> [TÂCHES À RÉALISER]:
- a) Les affirmations suivantes concordent-elles avec le passage fourni ? Répondez par oui ou par non en citant à chaque fois les mots décisifs du passage. (i) Pierre Hamp y est présenté comme un jeune écrivain. (ii) L'intellectualisme civilisateur y est désigné comme l'agent dominant de la civilisation d'un peuple. (iii) Le droit privé de la puissance de le maintenir y est qualifié de beauté spirituelle.
- b) Transcrivez sans aucune modification la portion du passage fourni allant de « Un jeune écrivain » jusqu'à « civilisation d'un peuple. ».

> [PASSAGE FOURNI]:
===
Un jeune écrivain de grande clairvoyance, de vision réaliste et qui se montre peu soucieux de vaine rhétorique, M. Pierre Hamp,
dans un écrit récent : La Victoire de le
France sur les Français, nous apporte de
judicieuses remarques sur notre peuple obstiné à croire qu'en toutes choses, il suffit de
penser noblement.
« Notre des nation, professe-t-il, vouée au culte des écrivains, des artistes, prend trop
de goût à la figuration de la vie. Irréaliste,
elle perd la force matérielle nécessaire pour
distribuer dans le monde son influence. L'intellectualisme civilisateur n'est pas l'agent
dominant de la civilisation d'un peuple.
L'explication du droit n'en donne pas l'exercice. Qu'est pratiquement le droit sans
la puissance de le maintenir ? Il est une
beauté spirituelle. »
===
> [DONNÉES AFFICHÉES]:
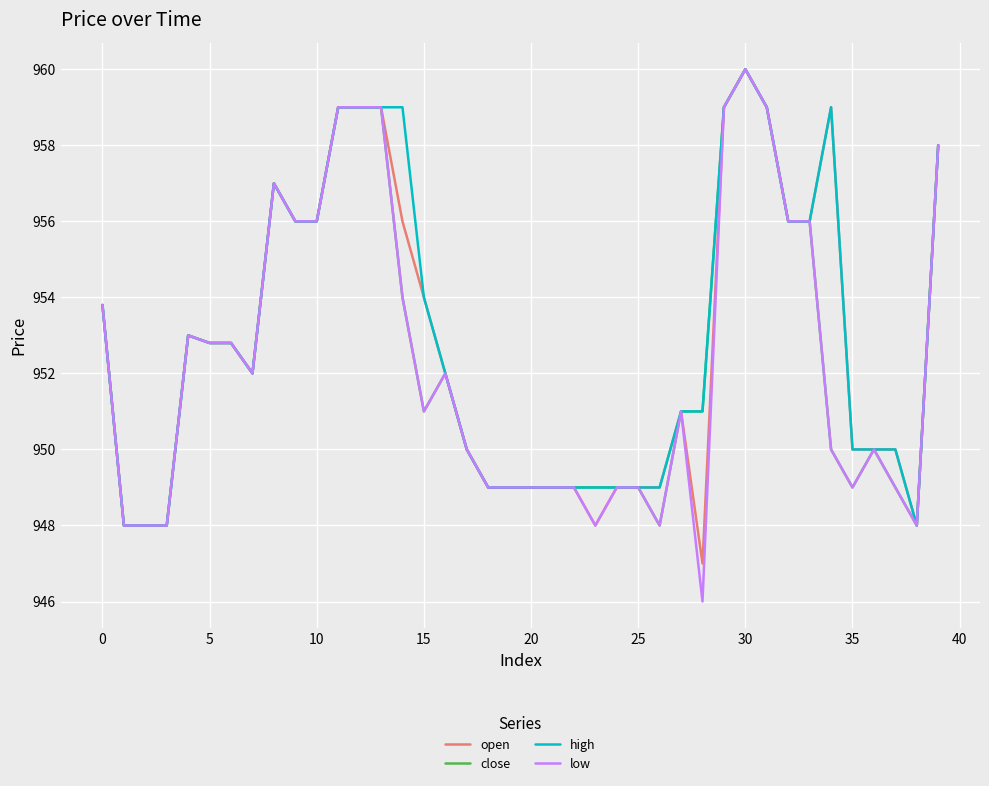

What is the maximum value for open?

960.0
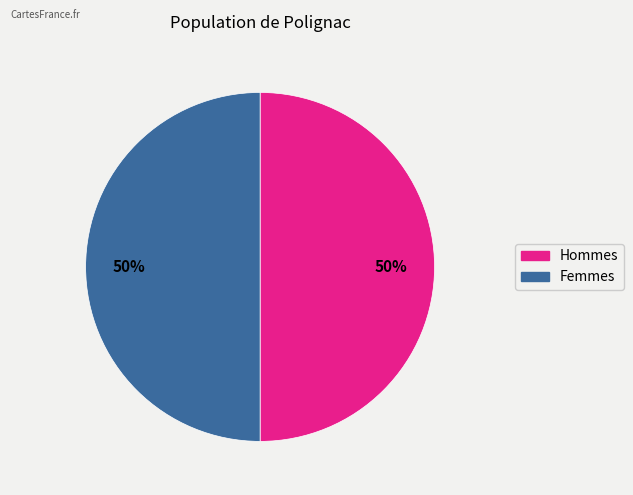

How many segments does this pie chart have?

2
===
> [RÉPONSES RÉDIGÉES]:
- a)
(i) Oui : « Un jeune écrivain de grande clairvoyance ».
(ii) Non : « L'intellectualisme civilisateur n'est pas l'agent dominant de la civilisation d'un peuple. »
(iii) Oui : « Qu'est pratiquement le droit sans la puissance de le maintenir ? Il est une beauté spirituelle. »

- b)
Un jeune écrivain de grande clairvoyance, de vision réaliste et qui se montre peu soucieux de vaine rhétorique, M. Pierre Hamp,
dans un écrit récent : La Victoire de le
France sur les Français, nous apporte de
judicieuses remarques sur notre peuple obstiné à croire qu'en toutes choses, il suffit de
penser noblement.
« Notre des nation, professe-t-il, vouée au culte des écrivains, des artistes, prend trop
de goût à la figuration de la vie. Irréaliste,
elle perd la force matérielle nécessaire pour
distribuer dans le monde son influence. L'intellectualisme civilisateur n'est pas l'agent
dominant de la civilisation d'un peuple.